User Interface Design – Fall 2019

Glossary 1

  • ISP: Internet Service Provider – These are companies that provide software to users to access the internet. Examples would be Comcast, Verizon, or AT&T.
  • HTTP: Hypertext Transfer Protocol – This is essentially the language that the internet uses to communicate information. Information is transferred across platforms by following commands defined by Hypertext Transfer Protocol.
  • DNS: Domain Name System – These are “names” or addresses of websites such as google.com. This essentially is the phonebook of the internet. No two websites can have the same address.
  • URL: Uniform Resource Locator – This is the larger “address” or location of a website, which includes the protocol used to access a resource on the internet, plus the location of the server (which could be the IP address or domain name.)
  • GUI: Graphical User Interface – This is the mode in which a user can interact with a device through the use of images, icons and visual indicators. This could be a screen on a phone which displays an icon of a phone as the active button to press to open the phone app on your device. Or the use of the Microsoft Windows icon as the “start” button on your desktop.
  • FTP: File Transfer Protocol – Much like the Hypertext Transfer Protocol, the File Transfer Protocol is the manner in which files are transferred on a network between servers and computers. It is built on a client-server architecture model.
  • CMS: Content Management System – This is computer software or an application that has access to and uses a database. WordPress is an example, and the most widely used version of a CMS.
  • W3C: World Wide Web Consortium – This is the international community that manages the standards and overall organization for the World Wide Web. Led by Web inventor and Director Tim Berners-Lee and CEO Jeffrey Jaffe, W3C’s mission is to lead the Web to its full potential.

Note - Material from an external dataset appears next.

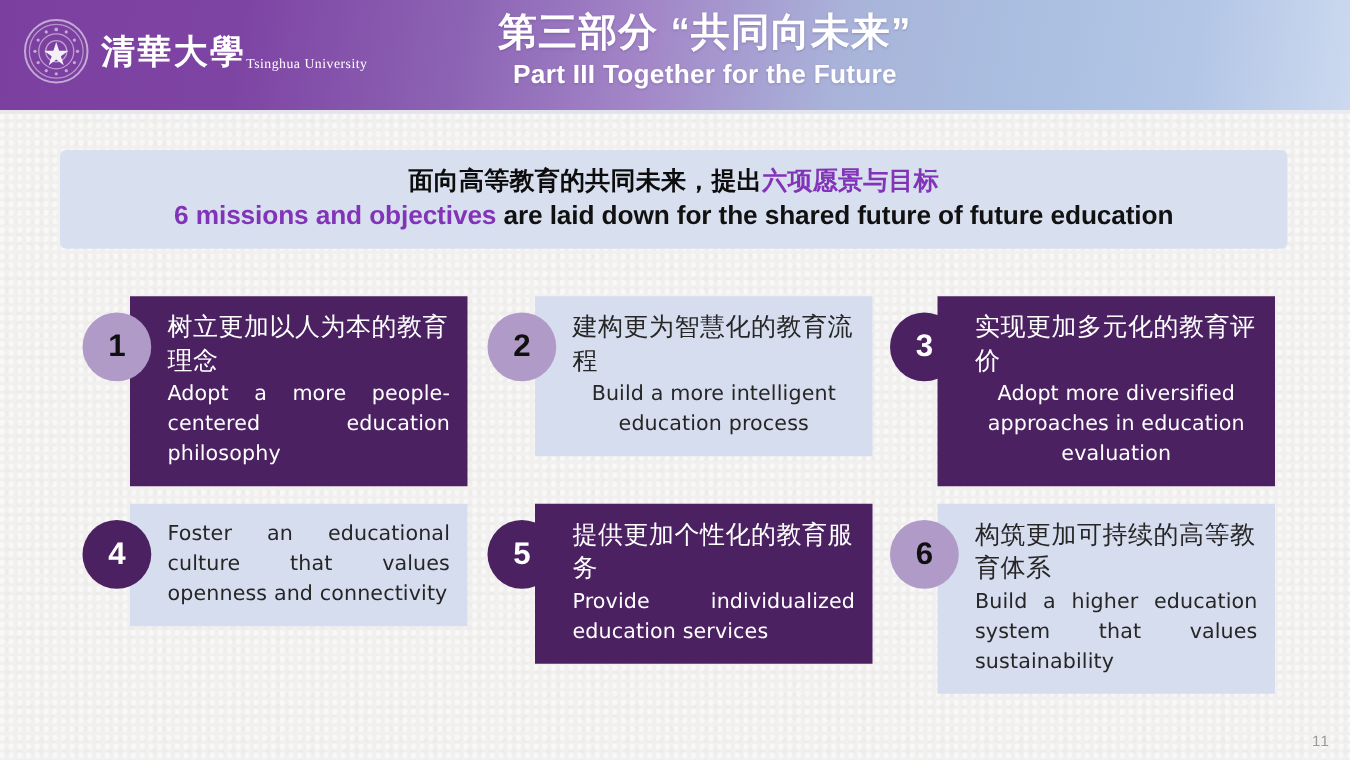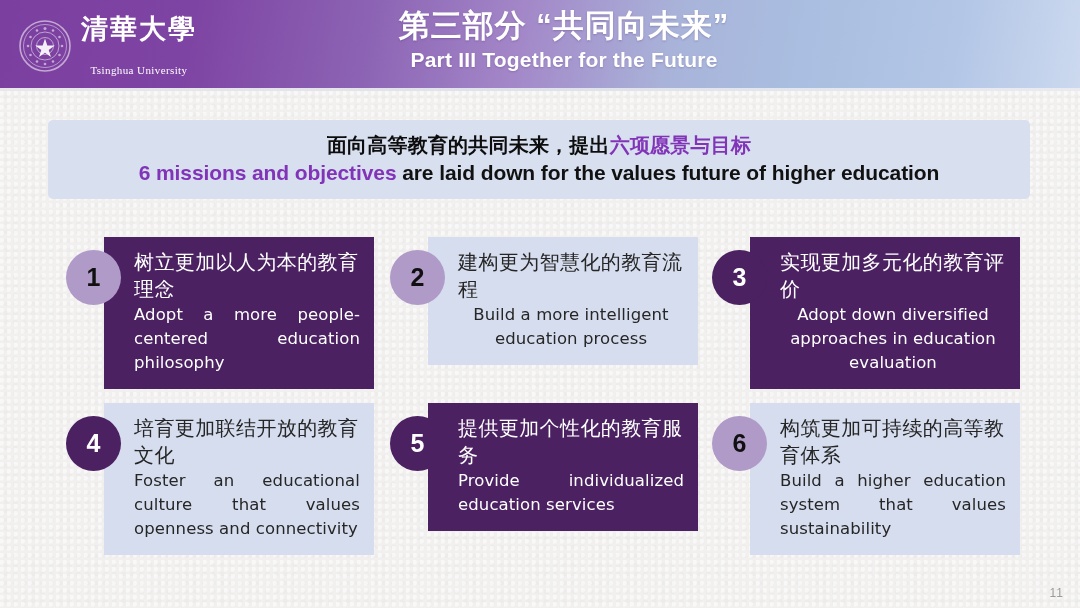"清華大學" .logo-text { flex-direction: column -> row }
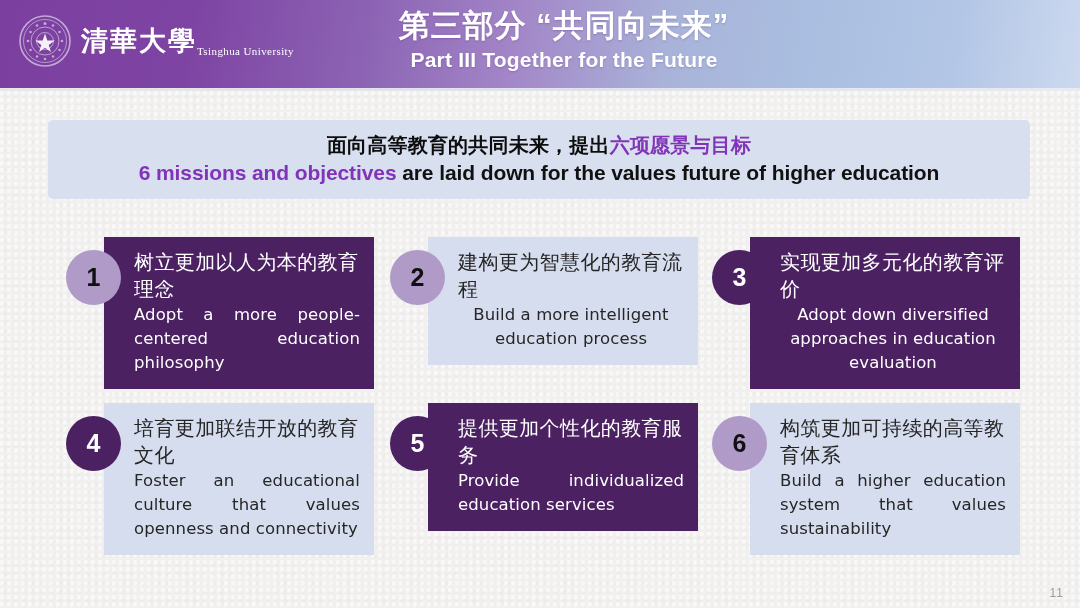"are laid down for the" span { text: values future of higher -> shared future of future }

  • HTML: Hypertext Markup Language – This is the language, or code, used to create web pages and websites. It was the first language, or code, that gave life to the internet, and is now assisted by other languages like CSS and JavaScript to make websites more dynamic and interactive. In 2019 HTML5 is the most evolved version of the basic website language.
  • CSS: Cascading Style Sheets – CSS is one of the main languages used in the creation and development of the World Wide Web. Others are HTML and Java Script. While HTML provides the content for websites, CSS can provide larger structures and design. It is also responsive to the various screen sized and orientations that people use daily.